C’est le printemps – depuis un petit moment, surtout si on suit le calendrier néo-celte/néo-païen qui situe son début début février – et les envies reviennent.

En fait, pour l’instant, c’est surtout l’envie d’avoir envie.
Envie de faire, de créer, de me lever le matin.
Envie d’être motivé-e.

Et puis il y a aussi l’autre côté de la pièce, la culpabilité de ne pas faire/créer/avoir des projets…*
Cet hiver, l’angoisse et la déprime ont grillé mes réserves de motivation et de créativité.

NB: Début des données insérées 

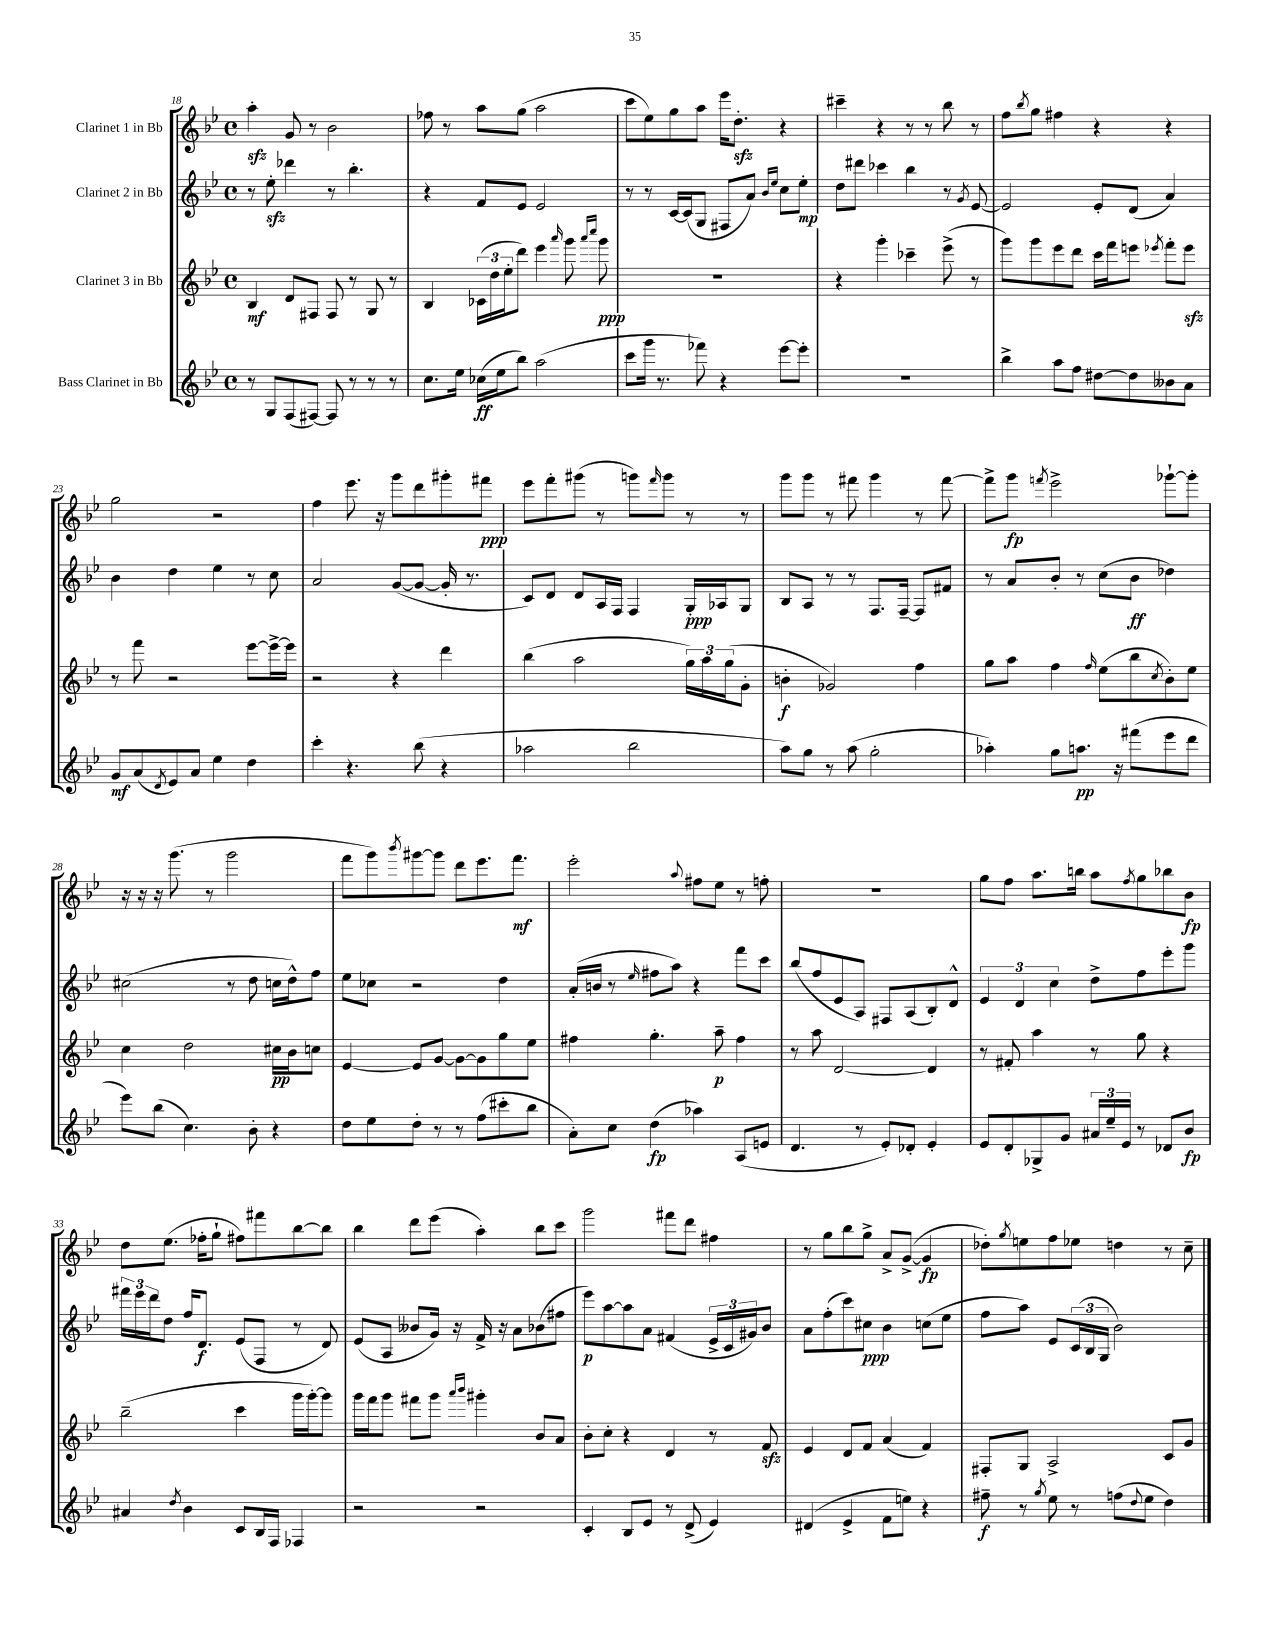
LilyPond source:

<<
\new StaffGroup <<
\new Staff = "s0" \with { instrumentName = "Clarinet 1 in Bb" } {
    \clef treble \key bes \major \defaultTimeSignature \time 4/4
    a''4-.\sfz g'8 r8 bes'2 |
    fes''8 r8 a''8 g''8( a''2 |
    c'''8 ees''8) g''8 a''8 ees'''16 d''8.-.\sfz r4 |
    cis'''4-- r4 r8 r8 bes''8 r8 |
    f''8 \acciaccatura { bes''8 } g''8 fis''4 r4 r4 |
    g''2 r2 |
    f''4 ees'''8. r16 g'''8 d'''8 gis'''8-. fis'''8\ppp |
    ees'''8 f'''8-. gis'''8( r8 g'''8) \grace { f'''16 } g'''8 r8 r8 |
    g'''8 g'''8 r8 fis'''8 g'''4 r8 fis'''8~ |
    fis'''8-> g'''8\fp \acciaccatura { f'''8 } ees'''2-> ges'''8~-! ges'''8-. |
    r16 r16 r16 g'''8.( r8 g'''2 |
    f'''8 g'''8) \acciaccatura { bes'''8 } gis'''8~ gis'''8 d'''8 ees'''8. f'''8.\mf |
    ees'''2-. \appoggiatura { a''8 } fis''8 ees''8 r8 f''8-. |
    R1 |
    g''8 f''8 a''8. b''16 a''8 \acciaccatura { f''8 } g''8 bes''8 bes'8\fp |
    d''8 ees''8.( fes''16-. g''8-! fis''8) fis'''8 bes''8~ bes''8 |
    bes''4 d'''8 ees'''8( a''4-.) bes''8 c'''8 |
    g'''2 fis'''8 d'''8 fis''4 |
    r8 g''8 bes''8 g''8-> a'8-> g'8~->( g'4\fp |
    des''8-.) \acciaccatura { g''8 } e''8 f''8 ees''8 d''4 r8 c''8-- \bar "|." |
}
\new Staff = "s1" \with { instrumentName = "Clarinet 2 in Bb" } {
    \clef treble \key bes \major \defaultTimeSignature \time 4/4
    r8 ees''8-.\sfz des'''4 r8 bes''4.-. |
    r4 f'8 ees'8 ees'2 |
    r8 r8 c'16~ c'16( g8 fis8 a'8) \grace { bes'16 ees''16 } c''8 ees''8-.\mp |
    d''8 dis'''8 ces'''4 bes''4 r8 \acciaccatura { g'8 } ees'8~ |
    ees'2 ees'8-. d'8( a'4) |
    bes'4 d''4 ees''4 r8 c''8 |
    a'2 g'8~( g'8~ g'16-. r8. |
    c'8) d'8 d'8 a16 f16 f4 g16-.\ppp aes16 g8 |
    bes8 a8 r8 r8 f8. f16~-- f8 fis'8 |
    r8 a'8 bes'8-. r8 c''8( bes'8\ff des''4) |
    cis''2( r8 d''8 c''16 d''16-^) f''8 |
    ees''8 ces''8 r2 d''4 |
    a'16-.( b'16 r8 \grace { ees''16 } fis''8 a''8) r4 f'''8 c'''8 |
    bes''8( f''8 ees'8 a8) fis8 a8( bes8-.) d'8-^ |
    \tuplet 3/2 { ees'4 d'4 c''4 } d''8-> f''8 ees'''8-. g'''8 |
    \tuplet 3/2 { fis'''16 ees'''16 d'''16 } d''8 f''16 d'8.\f ees'8( f8 r8 d'8) |
    ees'8( a8 beses'8 g'16) r16 f'16-> r16 a'8 bes'8( fis''8 |
    ees'''8\p) a''8~ a''8 a'8 fis'4( \tuplet 3/2 { ees'16-> c'16 gis'16) } bes'8 |
    a'8 f''8-.( c'''8) cis''8\ppp bes'4 c''8( ees''8 |
    f''8 a''8) ees'8 \tuplet 3/2 { c'16( bes16 g16 } bes'2) \bar "|." |
}
\new Staff = "s2" \with { instrumentName = "Clarinet 3 in Bb" } {
    \clef treble \key bes \major \defaultTimeSignature \time 4/4
    bes4\mf d'8 fis8 fis8 r8 g8 r8 |
    bes4 \tuplet 3/2 { ces'16( d''16 ees''16-. } d'''8) ees'''4 \grace { a'''16 } g'''8 \grace { a'''16 c''''16 } g'''8\ppp |
    R1 |
    r4 g'''4-. ces'''4-- ees'''8->( r8 |
    g'''8) g'''8 ees'''8 d'''8 c'''16 f'''16 e'''8 \acciaccatura { ees'''8 } f'''8-. ees'''8\sfz |
    r8 f'''8 r2 ees'''8~ ees'''16~-> ees'''16 |
    r2 r4 d'''4 |
    bes''4( a''2 \tuplet 3/2 { g''16) a''16 g''16( } g'8-. |
    b'4-.\f ges'2) f''4 |
    g''8 a''8 f''4 \grace { f''16 } ees''8( bes''8 \acciaccatura { c''8 } bes'8-.) ees''8 |
    c''4 d''2 cis''16\pp bes'16 c''8 |
    ees'4~ ees'8 g'8~ g'8~ g'8 g''8 ees''8 |
    fis''4 g''4.-. a''8--\p fis''4 |
    r8 a''8 d'2~ d'4 |
    r8 fis'8-. a''4 r8 g''8 r4 |
    bes''2--( c'''4 g'''16 g'''16~-.) g'''8 |
    g'''16 f'''16 g'''8 fis'''8 g'''8 \grace { a'''16 bes'''16 } gis'''4-. bes'8 a'8 |
    bes'8-. c''8-. r4 d'4 r8 f'8\sfz |
    ees'4 d'8 f'8 a'4( f'4) |
    fis8-. g8 a2-> c'8 g'8 \bar "|." |
}
\new Staff = "s3" \with { instrumentName = "Bass Clarinet in Bb" } {
    \clef treble \key bes \major \defaultTimeSignature \time 4/4
    r8 g8 f8( fis8~) fis8 r8 r8 r8 |
    c''8. ees''16 ces''16\ff( ees''16 bes''8) a''2( |
    c'''8 g'''16 r8. fes'''8) r4 ees'''8~ ees'''8-. |
    R1 |
    bes''4-> a''8 f''8 dis''8~ dis''8 beses'8 a'8 |
    g'8\mf a'8( \acciaccatura { d'8 } ees'8) a'8 ees''4 d''4 |
    c'''4-. r4. bes''8( r4 |
    aes''2 bes''2 |
    a''8) g''8 r8 a''8( g''2-. |
    aes''4-.) g''8 a''8.\pp r16 fis'''8( ees'''8 d'''8 |
    ees'''8) bes''8( c''4.) bes'8-. r4 |
    d''8 ees''8 d''8-. r8 r8 f''8( cis'''8-. bes''8 |
    a'8-.) c''8 d''4\fp( aes''4) a8( e'8 |
    d'4. r8 ees'8-.) des'8-. ees'4-. |
    ees'8 d'8-. ges8-> g'8 \tuplet 3/2 { ais'16 ees''16-- ees'16 } r8 des'8 bes'8\fp |
    ais'4 \acciaccatura { d''8 } bes'4 c'8 bes16 f16 fes4 |
    r2 r2 |
    c'4-. bes8 ees'8 r8 d'8->( ees'4) |
    dis'4( ees'4-> f'8 e''8) r4 |
    fis''8--\f r8 \acciaccatura { g''8 } ees''8 r8 f''8( \appoggiatura { d''8 } ees''8 d''4) \bar "|." |
}
>>
>>
\layout { \context { \Score currentBarNumber = #18 } }
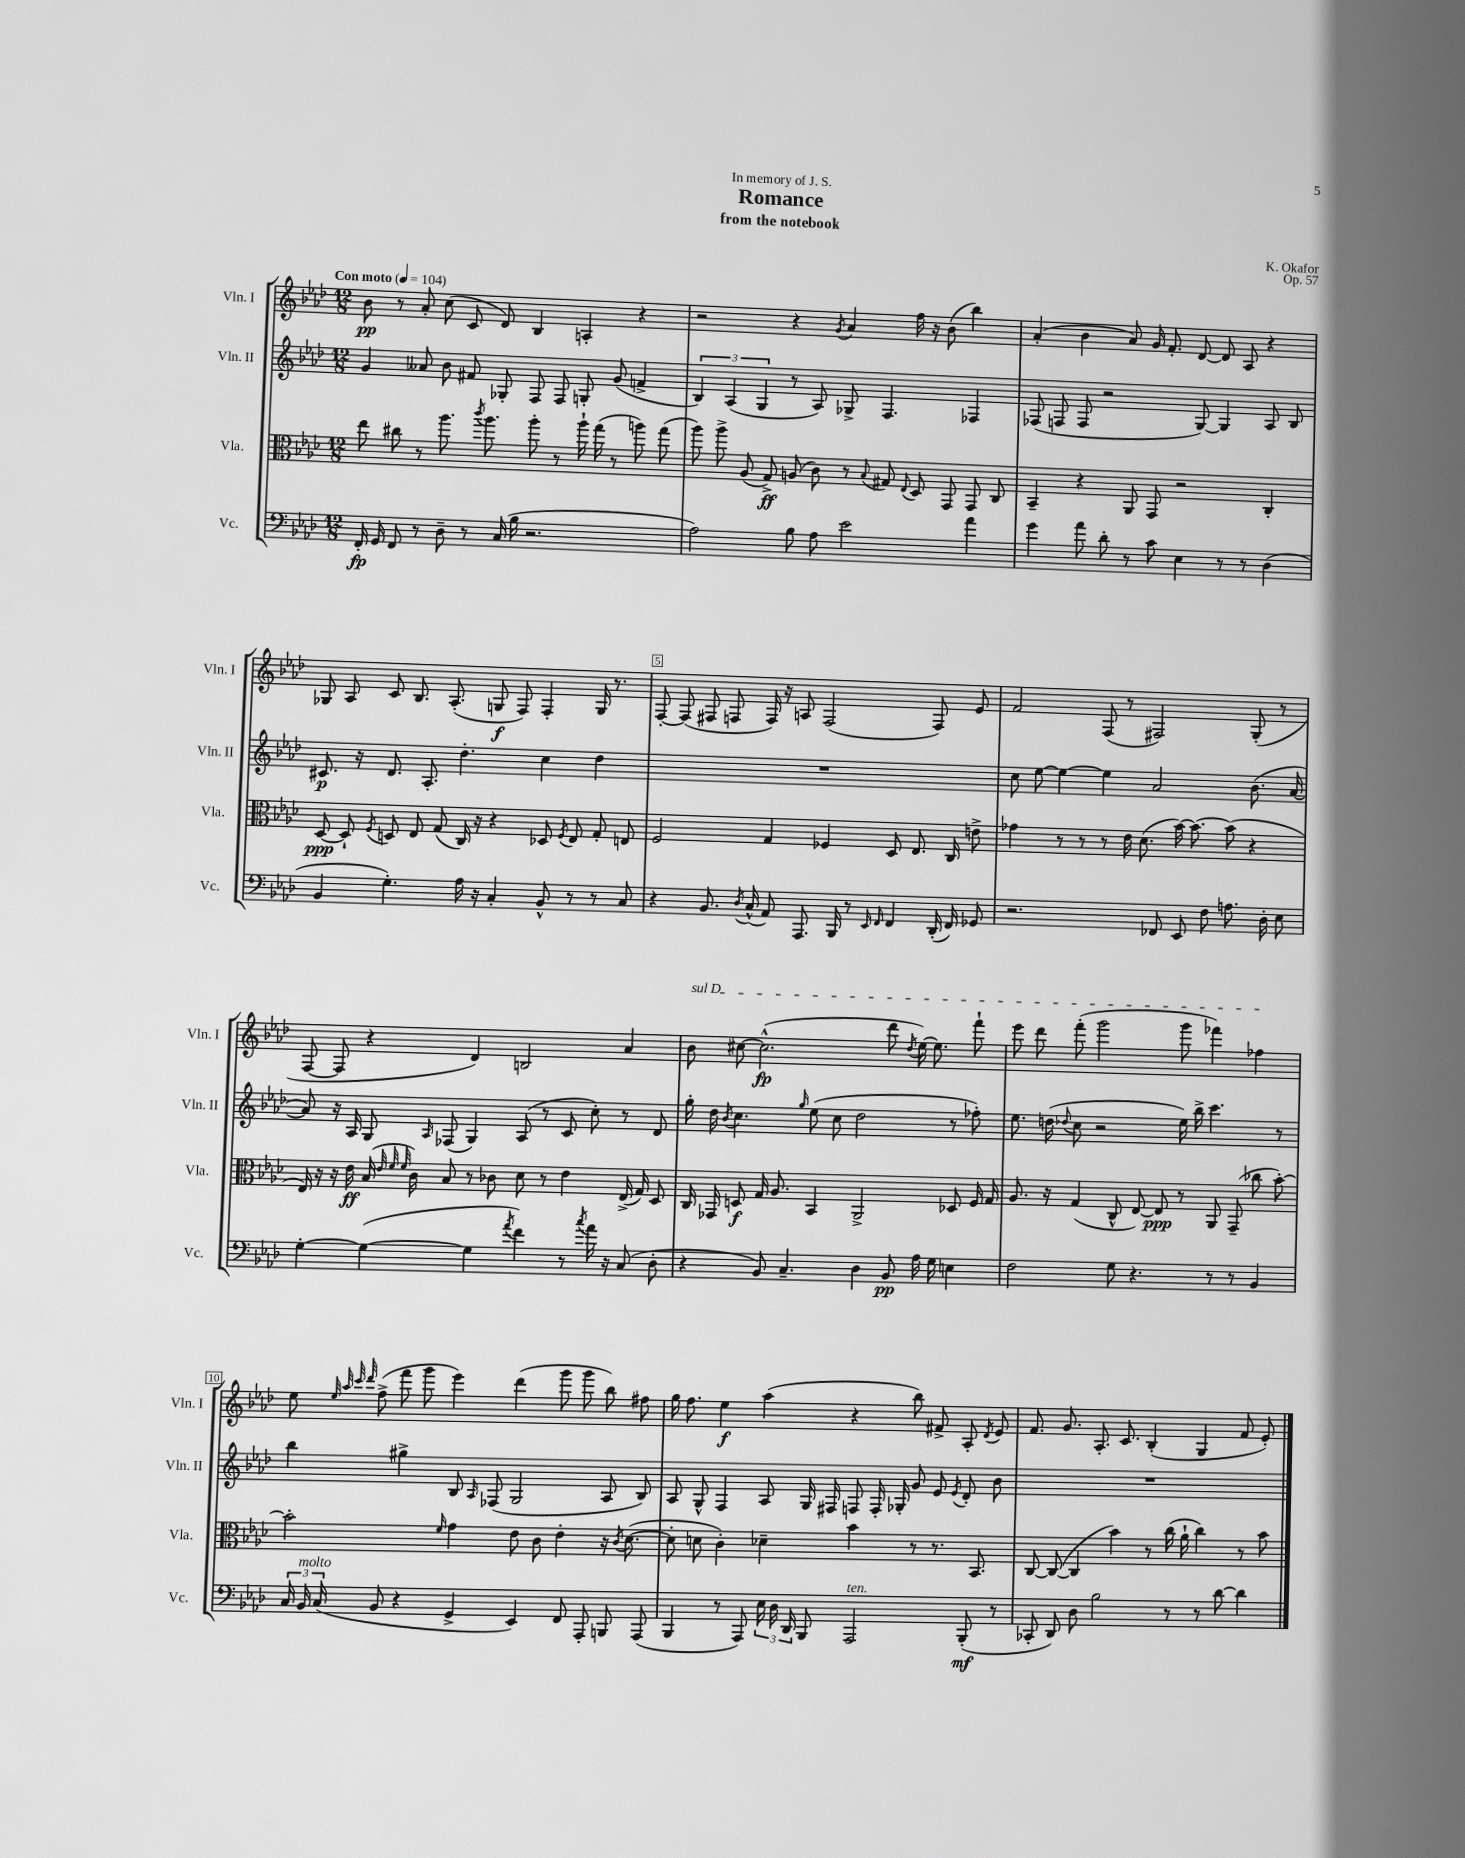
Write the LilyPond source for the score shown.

\header { title = "Romance" composer = "K. Okafor" subtitle = "from the notebook" dedication = "In memory of J. S." opus = "Op. 57" }
<<
\new StaffGroup <<
\new Staff = "s0" \with { instrumentName = "Vln. I" shortInstrumentName = "Vln. I" } {
    \clef treble \key aes \major \numericTimeSignature \time 12/8 \tempo "Con moto" 4 = 104
    \autoBeamOff bes'8\pp r8 aes'8-. c''8( c'8 des'8) bes4 a4-. r4 |
    r2 r4 \acciaccatura { g'8 } aes'4 f''16 r16 bes'8( bes''4) |
    aes'4-.( bes'4 aes'8) g'16 f'8.-. des'8~ des'8 aes8 r4 |
    ges8 aes8 c'8 bes8. aes8.-.( g8\f f8) f4-. g16 r8. |
    f8~-. f8( fis8 f8 f16) r16 a8 f2( f8) ees'8 |
    f'2 f8( r8 fis2) g8-.( r8 |
    f8~ f8 r4 des'4) b2 aes'4 |
    \once \override TextSpanner.bound-details.left.text = \markup { \italic "sul D" } bes'8\startTextSpan cis''8~ cis''2.-^\fp( des'''8 \acciaccatura { des''8 } ees''16~) ees''8. f'''8-! |
    ees'''8 des'''8 f'''8-.( g'''2 g'''8 fes'''4) fes''4\stopTextSpan |
    ees''8 \grace { ees''32 aes''32 c'''32 des'''32 } f''8->( f'''8 g'''8 ees'''4) des'''4( g'''8 g'''8 bes''8) fis''8 |
    g''16 f''8. ees''4\f aes''4( r4 bes''8) fis'8-> aes8-. \acciaccatura { des'8 } ees'8 |
    f'8. g'8. aes8.-. c'8. bes4-.( g4 f'8 ees'8-.) \bar "|." |
}
\new Staff = "s1" \with { instrumentName = "Vln. II" shortInstrumentName = "Vln. II" } {
    \clef treble \key aes \major \numericTimeSignature \time 12/8
    \autoBeamOff g'4 aeses'8 bes'8 fis'8 ges8-. f8 f8 g8-. g'8( f'4-> |
    \tuplet 3/2 { bes4) aes4( g4 } r8 aes8) ges8-> f4. fes4 |
    fes8( f8 f8 r2 g8~) g4 aes8 bes8 |
    cis'8.\p r16 des'8. aes8.-. des''4.-. c''4 des''4 |
    R1. |
    c''8 ees''8~ ees''4~ ees''4 aes'2 bes'8.( aes'16~ |
    aes'8) r16 aes16 g8 \grace { aes16 } fes8( g4) aes8( r8 c'8 c''8-.) r8 des'8 |
    g''16-. des''16 \acciaccatura { bes'8 } c''4. \grace { g''16 } ees''8( c''8 des''2 r8 fes''8-.) |
    ees''8. d''16( \appoggiatura { des''8 } c''8 r2 ees''16) bes''16-> c'''4. r8 |
    bes''4 gis''4-> bes8 \grace { aes16 } fes8( g2 aes8 bes8) |
    aes8 g8-^ f4 aes8 g16 fis16 f8 f16-. ges16-. g'8 ees'8 \acciaccatura { ees'8 } des'8-. bes'8 |
    R1. \bar "|." |
}
\new Staff = "s2" \with { instrumentName = "Vla." shortInstrumentName = "Vla." } {
    \clef alto \key aes \major \numericTimeSignature \time 12/8
    \autoBeamOff ees''8 cis''8 r8 aes''8. \acciaccatura { c'''8 } aes''8. aes''8-. r8 aes''16-! g''16( r8 a''8) g''8( |
    aes''8) aes''8-> aes8( g8->\ff) a8( c'8) r8 \appoggiatura { bes8 } gis8 \appoggiatura { ees8 } des8 g,8 g,8 c8 |
    bes,4-- r4 aes,8 g,8 r2 c4-. |
    des8~\ppp des8-! \acciaccatura { f8 } d8 ees8 g8( c16) r16 r4 des8 \acciaccatura { f8 } ees8 g8-. e8 |
    f2 g4 fes4 des8 ees8. c16 e'8-> |
    ges'4 r8 r8 r8 ees'16 des'8.( bes'16~) bes'8.~ bes'8( r4 |
    ees16) r16 r16 ees'16\ff bes16( \grace { ees'32 f'32 f'32 } c'16) bes8 r8 ces'8 des'8 r8 ees'4 ees16->( g16) des8 |
    c16 ges,16 d8\f g16 aes8. bes,4 aes,2-> des8 f16 g16 |
    aes8. r16 g4( c8-^ ees8~) ees8\ppp r8 aes,8 g,8--( ces''8 bes'8~-.) |
    bes'2-. \grace { f'16 } g'4 ees'8 c'8 ees'4-. r16 \acciaccatura { c'8 } des'8.~( |
    des'8-. d'8 c'4-.) des'4-- bes'4 r8 r8. bes,8. |
    c8~ c8~( c4 bes'4) r8 c''16( aes'16-! c''4) r8 bes'8 \bar "|." |
}
\new Staff = "s3" \with { instrumentName = "Vc." shortInstrumentName = "Vc." } {
    \clef bass \key aes \major \numericTimeSignature \time 12/8
    \autoBeamOff f,16-.\fp g,16 f,8 r8 des8-- r8 c16( bes16 r2. |
    aes2) bes8 aes8 ees'2 aes'4 |
    g'4 aes'8 des'8-. r8 c'8 ees4 r8 r8 des4( |
    bes,4 g4.-.) aes16 r16 c4-. bes,8-^ r8 r8 c8 |
    r4 bes,8. \acciaccatura { des8 } c16-^( aes,8) aes,,8. bes,,16 r8 \grace { ees,16 f,16 } f,4 des,16-.( f,16) ges,8 |
    r2. fes,8 ees,8 f8 a8. des16-. ees8 |
    g4~-. g4~( g4 \acciaccatura { aes'8 } f'4) r8 \acciaccatura { c''8 } aes'16 r16 c8( des8-. |
    r4 bes,8) c4.-- des4 bes,8\pp aes16 g16 e4 |
    f2 g8 r4. r8 r8 bes,4 |
    \tuplet 3/2 { c16 bes,16^\markup { \italic "molto" } c16( } bes,8 r4 g,4-> ees,4) f,8 aes,,8-. b,,8 aes,,8( |
    bes,,4 r8 aes,,8) \tuplet 3/2 { ees16 des16 des,16 } bes,,8 aes,,2^\markup { \italic "ten." } bes,,8-.\mf( r8 |
    ces,8-. des,8) des8 bes2 r8 r8 des'8~ des'4 \bar "|." |
}
>>
>>
\layout { \context { \Score \override BarNumber.break-visibility = ##(#f #t #t) barNumberVisibility = #(every-nth-bar-number-visible 5) \override BarNumber.stencil = #(make-stencil-boxer 0.1 0.3 ly:text-interface::print) } }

Hier j’ai quand-même réussi à conduire seule pour aller faire les courses.
Angoisse et déprime ne m’ont pas tout grillé on dirait.

*Et cette culpabilité qui s’agite quand je m’imagine dans des situations dans lesquelles on pourrait me demander ce que je fais.
Parce que répondre « enlever des tiques aux chats (je suis un parent-chat de compétition 😉 ) et lire twitter pour éviter l’angoisse » c’est pas vraiment ce que j’aimerais répondre.
J’aimerais pouvoir répondre avec le sourire et des étoiles dans les yeux (j’exagère à peine) que je suis sur un nouveau projet qui me tient à cœur et me motive.

Il ne me reste plus qu’à retrouver ma créativité – je me demande bien où elle est partie hiberner – et me créer un nouveau projet.